On this basis, the buyer argued that clause 12 was an innominate or intermediate term and that the buyer’s breaches were not severe for the following reasons:
- The contract was for the supply of 15,000 MTS over a two-year period.
- The commodities were to be supplied by partial deliveries within that period.
- The total value of the commodities was $49 million.
- The buyer was obligated to make full payment of undrawn quantities on or before April 30, 2022.
- The buyer had less than 30 days from the date of delivery to make payment because of the time lag of several days between the date of delivery and the date of receipt of the invoice.
- On the occurrence of the specified event, the seller had an option to withhold delivery instead of terminating the contract. It could not have been the intention of the parties that the seller could resort to exercising the “nuclear option” of termination when it had the option of withholding deliveries.
The court found that the contract clearly provided that payment is due within 30 days from the date of delivery. The contract could have provided that payment be made within 30 days of the date of the invoice or the date of receipt of the invoice, but that was not what the parties had agreed.
The buyer’s submissions disregarded the fact that clause 12 conferred an express right to terminate the contract on the occurrence of the specified event. The effect of exercising the express power to terminate puts an end to future performance obligations and also to claim the outstanding balances at the date of termination. It does not entitle the aggrieved party to claim damages for loss of bargain.

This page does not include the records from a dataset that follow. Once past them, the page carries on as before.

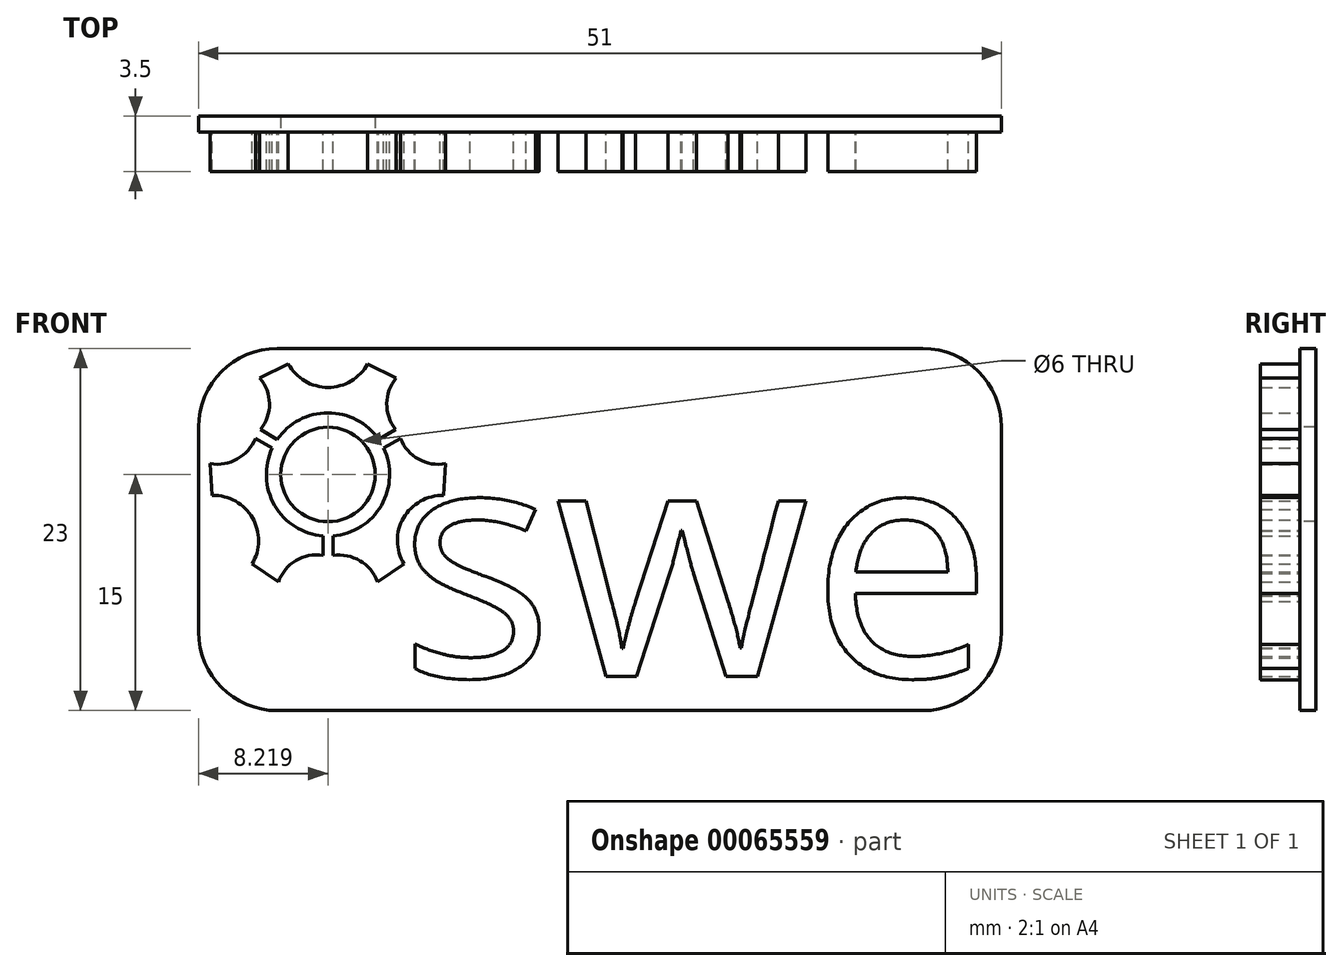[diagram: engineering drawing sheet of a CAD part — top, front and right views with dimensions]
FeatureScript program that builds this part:
annotation { "Feature Type Name" : "Feature", "Feature Type Description" : "" }
export const myFeature = defineFeature(function(context is Context, id is Id, definition is map)
    precondition{}
    {
        {
            var Q0;
            Q0=qCreatedBy(makeId("Front.planeOp"),FACE);
            var sketch = newSketch(context, id + "F0", { "sketchPlane" : qUnion([Q0])});
            skLineSegment(sketch, "E0.bottom", {"start": v(-23, 10) * mm, "end": v(28, 10) * mm});
            skLineSegment(sketch, "E0.top", {"start": v(-23, -13) * mm, "end": v(28, -13) * mm});
            skLineSegment(sketch, "E0.left", {"start": v(-23, 10) * mm, "end": v(-23, -13) * mm});
            skLineSegment(sketch, "E0.right", {"start": v(28, 10) * mm, "end": v(28, -13) * mm});
            skSolve(sketch);
        }
        {
            var Q0;
            Q0=makeQuery(id+"F0.imprint","IMPRINT",FACE,{"disambiguationData":[TD([[makeQuery(id+"F0.imprint","IMPRINT",EDGE,{"derivedFrom":sQuery(id+"F0.wireOp",EDGE,"E0.bottom")}),-1.0]])]});
            extrude(context, id + "F1", {"entities" : qUnion([Q0]), "oppositeDirection" : true, "depth" : 1 * mm});
        }
        {
            var Q0;
            Q0=makeQuery(id+"F1.opExtrude","CAP_FACE",FACE,{"disambiguationData":[OSD([sQuery(id+"F0.wireOp",EDGE,"E0.bottom"),sQuery(id+"F0.wireOp",EDGE,"E0.top"),sQuery(id+"F0.wireOp",EDGE,"E0.left"),sQuery(id+"F0.wireOp",EDGE,"E0.right")])],"isStart":true});
            var sketch = newSketch(context, id + "F2", { "sketchPlane" : qUnion([Q0])});
            skText(sketch, "E1", { "text": "swe", "fontName": "OpenSans-Regular.ttf"});
            const initialGuessF2  = {"E1": [-0.01035, -0.01083, 1, 0, 0.015]};
            skSetInitialGuess(sketch, initialGuessF2);
            skSolve(sketch);
        }
        {
            var Q0;
            Q0=qSketchRegion(id+"F2",true);
            extrude(context, id + "F3", {"entities" : qUnion([Q0]), "operationType" : NewBodyOperationType.ADD, "depth" : 2.5 * mm});
        }
        {
            var Q0;
            Q0=makeQuery(id+"F1.opExtrude","CAP_FACE",FACE,{"disambiguationData":[OSD([sQuery(id+"F0.wireOp",EDGE,"E0.bottom"),sQuery(id+"F0.wireOp",EDGE,"E0.top"),sQuery(id+"F0.wireOp",EDGE,"E0.left"),sQuery(id+"F0.wireOp",EDGE,"E0.right")])],"isStart":true});
            var sketch = newSketch(context, id + "F4", { "sketchPlane" : qUnion([Q0])});
            skCircle(sketch, "E2", {"center": v(-14.78, 2) * mm, "radius": 3 * mm});
            skSolve(sketch);
        }
        {
            var Q0;
            Q0=qSketchRegion(id+"F4",true);
            var Q1;
            Q1=makeQuery(id+"F1.opExtrude","CAP_FACE",FACE,{"disambiguationData":[OSD([sQuery(id+"F0.wireOp",EDGE,"E0.bottom"),sQuery(id+"F0.wireOp",EDGE,"E0.top"),sQuery(id+"F0.wireOp",EDGE,"E0.left"),sQuery(id+"F0.wireOp",EDGE,"E0.right")])],"isStart":false});
            extrude(context, id + "F5", {"entities" : qUnion([Q0]), "operationType" : NewBodyOperationType.REMOVE, "endBound" : BoundingType.UP_TO_SURFACE, "oppositeDirection" : true, "endBoundEntityFace" : qUnion([Q1]), "depth" : 25 * mm});
        }
        {
            var Q0;
            Q0=makeQuery(id+"F1.opExtrude","SWEPT_EDGE",EDGE,{"disambiguationData":[OSD([sQuery(id+"F0.wireOp",EDGE,"E0.bottom"),sQuery(id+"F0.wireOp",EDGE,"E0.left")])]});
            var Q1;
            Q1=makeQuery(id+"F1.opExtrude","SWEPT_EDGE",EDGE,{"disambiguationData":[OSD([sQuery(id+"F0.wireOp",EDGE,"E0.top"),sQuery(id+"F0.wireOp",EDGE,"E0.right")])]});
            var Q2;
            Q2=makeQuery(id+"F1.opExtrude","SWEPT_EDGE",EDGE,{"disambiguationData":[OSD([sQuery(id+"F0.wireOp",EDGE,"E0.bottom"),sQuery(id+"F0.wireOp",EDGE,"E0.right")])]});
            var Q3;
            Q3=makeQuery(id+"F1.opExtrude","SWEPT_EDGE",EDGE,{"disambiguationData":[OSD([sQuery(id+"F0.wireOp",EDGE,"E0.top"),sQuery(id+"F0.wireOp",EDGE,"E0.left")])]});
            fillet(context, id + "F6", {"entities" : qUnion([Q0, Q1, Q2, Q3]), "radius" : 5 * mm, "tangentPropagation" : true, "allowEdgeOverflow" : false});
        }
        {
            var Q0;
            {var subQ0=sQuery(id+"F0.wireOp",EDGE,"E0.top");var subQ1=sQuery(id+"F0.wireOp",EDGE,"E0.right");var subQ2=sQuery(id+"F0.wireOp",EDGE,"E0.bottom");var subQ3=sQuery(id+"F0.wireOp",EDGE,"E0.left");Q0=makeQuery(id+"F3.boolean.opBoolean","SPLIT",FACE,{"disambiguationData":[TD([makeQuery(id+"F1.opExtrude","SWEPT_FACE",FACE,{"disambiguationData":[OSD([subQ2])]})])],"derivedFrom":makeQuery(id+"F1.opExtrude","CAP_FACE",FACE,{"disambiguationData":[OSD([subQ2,subQ0,subQ3,subQ1])],"isStart":true})});}
            var sketch = newSketch(context, id + "F7", { "sketchPlane" : qUnion([Q0])});
            skPoint(sketch, "E3.centerSnap0", {"position": v(-14.78, 6.88) * mm});
            skLineSegment(sketch, "E4", {"start": v(-14.78, 13.75) * mm, "end": v(-14.78, 2) * mm, "construction": true});
            skLineSegment(sketch, "E5", {"start": v(-17.3, 9.03) * mm, "end": v(-12.26, 9.03) * mm, "construction": true});
            skLineSegment(sketch, "E6", {"start": v(-17.3, 9.03) * mm, "end": v(-19.11, 8.13) * mm, "construction": true});
            skArc(sketch, "E7", {"start": v(-17.3, 9.03) * mm, "mid": v(-14.78, 7.38) * mm, "end": v(-12.26, 9.03) * mm, "construction": true});
            skLineSegment(sketch, "E8", {"start": v(-12.26, 9.03) * mm, "end": v(-10.45, 8.13) * mm, "construction": true});
            skLineSegment(sketch, "E9", {"start": v(-10.45, 8.13) * mm, "end": v(-10.83, 6.63) * mm, "construction": true});
            skArc(sketch, "E10", {"start": v(-10.83, 6.63) * mm, "mid": v(-10.9, 5.69) * mm, "end": v(-10.5, 4.85) * mm, "construction": true});
            skLineSegment(sketch, "E11", {"start": v(-10.5, 4.85) * mm, "end": v(-11.56, 4.23) * mm, "construction": true});
            skArc(sketch, "E12", {"start": v(-11.56, 4.23) * mm, "mid": v(-14.78, 5.92) * mm, "end": v(-18, 4.23) * mm, "construction": true});
            skLineSegment(sketch, "E13", {"start": v(-19.07, 4.85) * mm, "end": v(-18, 4.23) * mm, "construction": true});
            skArc(sketch, "E14", {"start": v(-19.07, 4.85) * mm, "mid": v(-18.66, 5.69) * mm, "end": v(-18.73, 6.63) * mm, "construction": true});
            skLineSegment(sketch, "E15", {"start": v(-19.11, 8.13) * mm, "end": v(-18.73, 6.63) * mm, "construction": true});
            skLineSegment(sketch, "E16", {"start": v(-18, 4.23) * mm, "end": v(-11.56, 4.23) * mm, "construction": true});
            skLineSegment(sketch, "E17", {"start": v(-18.73, 6.63) * mm, "end": v(-10.83, 6.63) * mm, "construction": true});
            skLineSegment(sketch, "E18", {"start": v(-10.45, 8.13) * mm, "end": v(-19.11, 8.13) * mm, "construction": true});
            skLineSegment(sketch, "E19", {"start": v(-19.11, 8.13) * mm, "end": v(-17.3, 9.03) * mm});
            skLineSegment(sketch, "E20", {"start": v(-12.26, 9.03) * mm, "end": v(-10.45, 8.13) * mm});
            skLineSegment(sketch, "E21", {"start": v(-10.5, 4.85) * mm, "end": v(-11.56, 4.23) * mm});
            skLineSegment(sketch, "E22", {"start": v(-18, 4.23) * mm, "end": v(-19.07, 4.85) * mm});
            skArc(sketch, "E23", {"start": v(-17.3, 9.03) * mm, "mid": v(-14.78, 7.53) * mm, "end": v(-12.26, 9.03) * mm});
            skArc(sketch, "E24", {"start": v(-11.56, 4.23) * mm, "mid": v(-14.78, 5.92) * mm, "end": v(-18, 4.23) * mm});
            skArc(sketch, "E25", {"start": v(-10.45, 8.13) * mm, "mid": v(-11.05, 6.5) * mm, "end": v(-10.5, 4.85) * mm});
            skArc(sketch, "E26", {"start": v(-19.07, 4.85) * mm, "mid": v(-18.5, 6.5) * mm, "end": v(-19.11, 8.13) * mm});
            skArc(sketch, "E27.1.0", {"start": v(-19.6, -3.7) * mm, "mid": v(-19.57, -0.77) * mm, "end": v(-22.13, 0.67) * mm});
            skLineSegment(sketch, "E27.1.1", {"start": v(-17.93, -4.82) * mm, "end": v(-19.6, -3.7) * mm});
            skArc(sketch, "E27.1.2", {"start": v(-15.1, -3.14) * mm, "mid": v(-16.82, -3.47) * mm, "end": v(-17.93, -4.82) * mm});
            skLineSegment(sketch, "E27.1.3", {"start": v(-15.1, -1.9) * mm, "end": v(-15.1, -3.14) * mm});
            skArc(sketch, "E27.1.4", {"start": v(-18.32, 3.67) * mm, "mid": v(-18.17, 0.04) * mm, "end": v(-15.1, -1.9) * mm});
            skLineSegment(sketch, "E27.1.5", {"start": v(-19.4, 4.3) * mm, "end": v(-18.32, 3.67) * mm});
            skArc(sketch, "E27.1.6", {"start": v(-22.26, 2.69) * mm, "mid": v(-20.54, 2.98) * mm, "end": v(-19.4, 4.3) * mm});
            skLineSegment(sketch, "E27.1.7", {"start": v(-22.13, 0.67) * mm, "end": v(-22.26, 2.69) * mm});
            skArc(sketch, "E27.2.0", {"start": v(-7.44, 0.67) * mm, "mid": v(-10, -0.77) * mm, "end": v(-9.95, -3.7) * mm});
            skLineSegment(sketch, "E27.2.1", {"start": v(-7.3, 2.69) * mm, "end": v(-7.44, 0.67) * mm});
            skArc(sketch, "E27.2.2", {"start": v(-10.17, 4.3) * mm, "mid": v(-9.03, 2.97) * mm, "end": v(-7.3, 2.69) * mm});
            skLineSegment(sketch, "E27.2.3", {"start": v(-11.24, 3.67) * mm, "end": v(-10.17, 4.3) * mm});
            skArc(sketch, "E27.2.4", {"start": v(-14.46, -1.9) * mm, "mid": v(-11.4, 0.04) * mm, "end": v(-11.24, 3.67) * mm});
            skLineSegment(sketch, "E27.2.5", {"start": v(-14.46, -3.14) * mm, "end": v(-14.46, -1.9) * mm});
            skArc(sketch, "E27.2.6", {"start": v(-11.64, -4.82) * mm, "mid": v(-12.75, -3.48) * mm, "end": v(-14.46, -3.14) * mm});
            skLineSegment(sketch, "E27.2.7", {"start": v(-9.95, -3.7) * mm, "end": v(-11.64, -4.82) * mm});
            skSolve(sketch);
        }
        {
            var Q0;
            Q0 = qSketchRegion(id + "F7", true);
            extrude(context, id + "F8", {"entities" : qUnion([Q0]), "operationType" : NewBodyOperationType.ADD, "depth" : 2.5 * mm});
        }
    });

Had the obligation been a “condition,” apart from its right of termination, the aggrieved party would be entitled to claim damages for loss of bargain. In the present case, the seller does not claim damages and the question of whether the obligation to make payment within the stipulated time amounts to a condition is irrelevant.
It is clear that a contract may provide for one party to terminate in circumstances that do not amount to a breach or failure to perform and that such provisions can also confer a right to terminate for some specified failure to perform.
Different grounds to terminate a contract will give rise to different results.
First, an aggrieved party may terminate a contract pursuant to an express term in a contract, provided that the specified events occurred (in this case, the failure to make payment within 30 days from the date of delivery). The termination puts an end to future performance. However, termination pursuant to an express term by itself does not entitle the aggrieved party to claim damages.
Further, or in the alternative, an aggrieved party may terminate a contract if an innominate or intermediate term has been breached (provided that the breach is sufficiently severe) or if a condition has been breached (on the basis that the breach resulted in the aggrieved party being deprived of the entire benefit of the contract). The termination puts an end to future performance, and the aggrieved party is also entitled to claim damages. Breach of a warranty only give rise to a right for damages, but not termination.
If the aggrieved party may terminate a contract on both of the above grounds, the aggrieved party should consider various factors in choosing which ground to use, including (1) whether it can be easily proven that the specified events occurred and thus gave rise to the right to terminate and (2) whether the right to claim damages should be preserved.
The party terminating the contract should bear in mind that if the grounds for termination are subsequently found to be invalid, the party will be liable for loss and damages as a result of wrongful termination. Accordingly, the right to terminate a contract should be exercised with great caution.